> **DIRECTIONS FOR THIS TASK**: This task calls for copying every line of the records that includes the word "lines".

--- --- ---

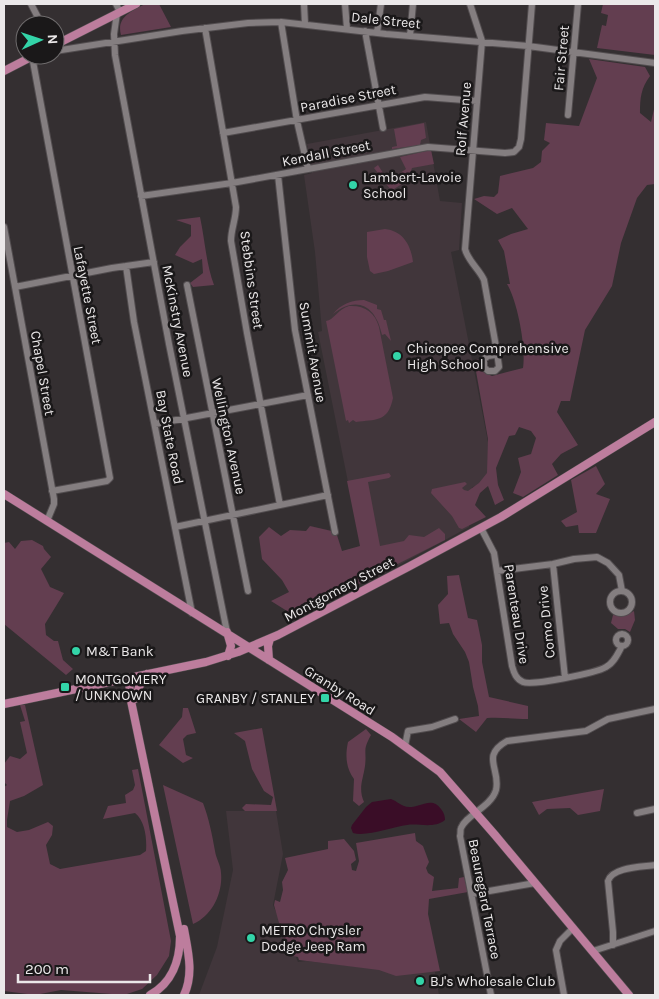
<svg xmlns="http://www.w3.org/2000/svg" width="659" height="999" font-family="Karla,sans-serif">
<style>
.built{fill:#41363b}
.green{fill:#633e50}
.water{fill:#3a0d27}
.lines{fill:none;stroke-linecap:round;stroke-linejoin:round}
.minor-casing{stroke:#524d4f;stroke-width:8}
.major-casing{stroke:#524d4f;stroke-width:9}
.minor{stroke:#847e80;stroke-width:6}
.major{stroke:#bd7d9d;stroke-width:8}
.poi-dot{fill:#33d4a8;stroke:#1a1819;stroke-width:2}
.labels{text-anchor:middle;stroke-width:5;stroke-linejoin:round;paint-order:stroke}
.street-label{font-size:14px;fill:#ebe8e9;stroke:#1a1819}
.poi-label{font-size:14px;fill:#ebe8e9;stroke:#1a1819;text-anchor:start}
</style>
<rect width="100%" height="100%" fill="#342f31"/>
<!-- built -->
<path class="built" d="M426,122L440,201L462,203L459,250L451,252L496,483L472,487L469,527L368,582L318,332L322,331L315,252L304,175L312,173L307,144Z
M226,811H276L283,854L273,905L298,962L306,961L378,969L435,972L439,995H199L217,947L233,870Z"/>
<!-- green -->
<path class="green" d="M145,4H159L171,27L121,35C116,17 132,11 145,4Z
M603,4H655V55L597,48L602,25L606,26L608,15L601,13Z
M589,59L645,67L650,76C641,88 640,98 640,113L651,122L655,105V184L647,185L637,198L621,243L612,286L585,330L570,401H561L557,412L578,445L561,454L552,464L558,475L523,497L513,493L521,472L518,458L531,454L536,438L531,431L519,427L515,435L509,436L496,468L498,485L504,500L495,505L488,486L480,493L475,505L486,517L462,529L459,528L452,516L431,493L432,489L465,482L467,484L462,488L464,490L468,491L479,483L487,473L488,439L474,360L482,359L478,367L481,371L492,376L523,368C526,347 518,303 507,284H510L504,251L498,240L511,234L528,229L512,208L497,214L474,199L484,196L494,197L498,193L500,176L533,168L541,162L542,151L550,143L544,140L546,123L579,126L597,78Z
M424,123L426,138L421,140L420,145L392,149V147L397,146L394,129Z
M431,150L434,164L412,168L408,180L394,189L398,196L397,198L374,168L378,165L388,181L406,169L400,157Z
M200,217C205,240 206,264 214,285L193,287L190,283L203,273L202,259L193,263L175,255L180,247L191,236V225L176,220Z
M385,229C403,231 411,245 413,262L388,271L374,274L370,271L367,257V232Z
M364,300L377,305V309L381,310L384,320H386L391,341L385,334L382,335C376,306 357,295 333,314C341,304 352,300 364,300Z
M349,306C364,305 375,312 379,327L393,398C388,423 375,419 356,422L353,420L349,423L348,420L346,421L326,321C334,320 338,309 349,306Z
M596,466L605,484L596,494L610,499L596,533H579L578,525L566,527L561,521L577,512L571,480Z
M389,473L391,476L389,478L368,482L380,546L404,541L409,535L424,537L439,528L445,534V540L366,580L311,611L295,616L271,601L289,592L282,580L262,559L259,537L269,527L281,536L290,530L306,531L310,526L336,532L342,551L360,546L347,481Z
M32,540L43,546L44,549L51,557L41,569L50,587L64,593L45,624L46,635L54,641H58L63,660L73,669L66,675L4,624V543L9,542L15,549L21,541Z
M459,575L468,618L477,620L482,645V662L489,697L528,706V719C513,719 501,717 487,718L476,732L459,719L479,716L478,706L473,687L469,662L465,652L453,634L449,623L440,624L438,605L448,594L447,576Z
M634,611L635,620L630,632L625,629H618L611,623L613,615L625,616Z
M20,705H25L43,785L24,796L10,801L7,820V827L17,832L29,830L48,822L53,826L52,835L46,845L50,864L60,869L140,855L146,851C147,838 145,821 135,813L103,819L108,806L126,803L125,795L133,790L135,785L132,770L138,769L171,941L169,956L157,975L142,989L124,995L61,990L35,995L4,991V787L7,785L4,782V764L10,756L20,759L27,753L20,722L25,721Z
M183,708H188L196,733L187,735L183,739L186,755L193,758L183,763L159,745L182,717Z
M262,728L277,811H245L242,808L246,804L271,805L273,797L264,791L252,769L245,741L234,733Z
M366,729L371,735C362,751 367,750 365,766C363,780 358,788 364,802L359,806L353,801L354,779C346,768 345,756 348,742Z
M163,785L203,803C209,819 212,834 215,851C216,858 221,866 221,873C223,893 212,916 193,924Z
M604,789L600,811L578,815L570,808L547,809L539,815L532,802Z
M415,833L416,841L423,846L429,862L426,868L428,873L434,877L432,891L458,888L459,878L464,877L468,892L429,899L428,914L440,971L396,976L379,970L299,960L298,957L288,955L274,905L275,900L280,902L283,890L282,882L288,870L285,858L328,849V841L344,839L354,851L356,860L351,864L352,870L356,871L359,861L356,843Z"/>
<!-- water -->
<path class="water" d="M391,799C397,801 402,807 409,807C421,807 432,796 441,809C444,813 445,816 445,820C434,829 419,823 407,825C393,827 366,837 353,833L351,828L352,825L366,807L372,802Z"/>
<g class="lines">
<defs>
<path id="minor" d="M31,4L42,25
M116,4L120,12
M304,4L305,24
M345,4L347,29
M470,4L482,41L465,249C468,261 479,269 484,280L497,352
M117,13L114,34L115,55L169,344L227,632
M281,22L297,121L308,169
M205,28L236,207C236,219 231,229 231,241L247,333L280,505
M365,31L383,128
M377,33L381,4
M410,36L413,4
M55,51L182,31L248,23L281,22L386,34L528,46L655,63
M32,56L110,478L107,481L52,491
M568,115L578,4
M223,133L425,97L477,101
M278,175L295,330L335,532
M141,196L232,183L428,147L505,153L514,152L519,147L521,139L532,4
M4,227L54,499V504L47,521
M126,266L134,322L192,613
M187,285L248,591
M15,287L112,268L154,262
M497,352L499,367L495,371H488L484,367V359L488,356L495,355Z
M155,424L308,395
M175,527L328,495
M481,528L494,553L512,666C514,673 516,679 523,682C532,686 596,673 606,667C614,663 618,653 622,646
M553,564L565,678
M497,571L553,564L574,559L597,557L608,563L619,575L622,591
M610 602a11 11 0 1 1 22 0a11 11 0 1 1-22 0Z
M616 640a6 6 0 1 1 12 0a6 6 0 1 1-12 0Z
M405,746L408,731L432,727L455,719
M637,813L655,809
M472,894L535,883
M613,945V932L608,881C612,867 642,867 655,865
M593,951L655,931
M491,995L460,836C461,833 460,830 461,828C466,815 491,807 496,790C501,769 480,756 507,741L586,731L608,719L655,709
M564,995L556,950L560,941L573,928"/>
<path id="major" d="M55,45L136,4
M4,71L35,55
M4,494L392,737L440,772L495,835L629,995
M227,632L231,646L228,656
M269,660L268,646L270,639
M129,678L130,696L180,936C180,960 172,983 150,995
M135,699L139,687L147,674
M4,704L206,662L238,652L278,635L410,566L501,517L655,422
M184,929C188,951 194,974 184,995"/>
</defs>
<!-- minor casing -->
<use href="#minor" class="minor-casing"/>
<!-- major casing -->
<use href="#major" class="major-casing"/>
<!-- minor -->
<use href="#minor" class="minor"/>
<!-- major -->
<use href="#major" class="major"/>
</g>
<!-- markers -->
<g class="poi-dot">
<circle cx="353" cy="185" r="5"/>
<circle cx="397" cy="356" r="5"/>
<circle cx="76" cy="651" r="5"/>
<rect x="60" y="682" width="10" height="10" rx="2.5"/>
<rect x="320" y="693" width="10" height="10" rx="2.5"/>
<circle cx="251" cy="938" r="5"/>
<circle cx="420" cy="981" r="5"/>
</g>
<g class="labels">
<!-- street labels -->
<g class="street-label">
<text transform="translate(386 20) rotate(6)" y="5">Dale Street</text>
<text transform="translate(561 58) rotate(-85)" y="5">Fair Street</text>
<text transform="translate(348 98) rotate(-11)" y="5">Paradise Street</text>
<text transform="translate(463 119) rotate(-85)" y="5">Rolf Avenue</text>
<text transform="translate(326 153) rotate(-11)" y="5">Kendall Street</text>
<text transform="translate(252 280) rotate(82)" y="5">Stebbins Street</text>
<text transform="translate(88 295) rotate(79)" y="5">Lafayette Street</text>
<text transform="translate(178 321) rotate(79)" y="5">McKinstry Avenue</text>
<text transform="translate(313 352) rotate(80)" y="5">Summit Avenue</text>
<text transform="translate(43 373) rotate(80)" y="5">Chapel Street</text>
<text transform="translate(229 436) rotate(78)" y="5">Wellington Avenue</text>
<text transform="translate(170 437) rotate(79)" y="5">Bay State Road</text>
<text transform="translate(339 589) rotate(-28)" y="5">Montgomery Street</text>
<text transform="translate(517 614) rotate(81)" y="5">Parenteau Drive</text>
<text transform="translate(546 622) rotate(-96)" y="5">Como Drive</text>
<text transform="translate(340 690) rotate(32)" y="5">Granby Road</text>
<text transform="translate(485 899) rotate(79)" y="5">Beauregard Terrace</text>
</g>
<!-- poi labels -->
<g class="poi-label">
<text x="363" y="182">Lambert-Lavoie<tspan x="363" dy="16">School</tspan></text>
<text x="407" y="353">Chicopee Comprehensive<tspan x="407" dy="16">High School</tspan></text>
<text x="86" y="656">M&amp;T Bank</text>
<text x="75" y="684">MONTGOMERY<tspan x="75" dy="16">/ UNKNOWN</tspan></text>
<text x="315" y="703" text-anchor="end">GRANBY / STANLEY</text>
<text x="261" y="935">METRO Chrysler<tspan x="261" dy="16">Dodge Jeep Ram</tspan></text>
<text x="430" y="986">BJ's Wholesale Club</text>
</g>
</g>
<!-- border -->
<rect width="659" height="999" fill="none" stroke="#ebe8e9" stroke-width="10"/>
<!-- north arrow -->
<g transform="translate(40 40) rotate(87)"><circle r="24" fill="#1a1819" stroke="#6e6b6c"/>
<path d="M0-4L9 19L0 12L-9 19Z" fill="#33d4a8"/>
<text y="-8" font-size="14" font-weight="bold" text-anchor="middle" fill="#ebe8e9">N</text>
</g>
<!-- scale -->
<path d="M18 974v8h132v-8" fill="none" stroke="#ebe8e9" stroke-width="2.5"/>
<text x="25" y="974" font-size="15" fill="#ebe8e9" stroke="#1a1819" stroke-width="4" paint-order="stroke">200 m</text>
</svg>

--- --- ---

> **SOLVED PROBLEM**:
.lines{fill:none;stroke-linecap:round;stroke-linejoin:round}
<g class="lines">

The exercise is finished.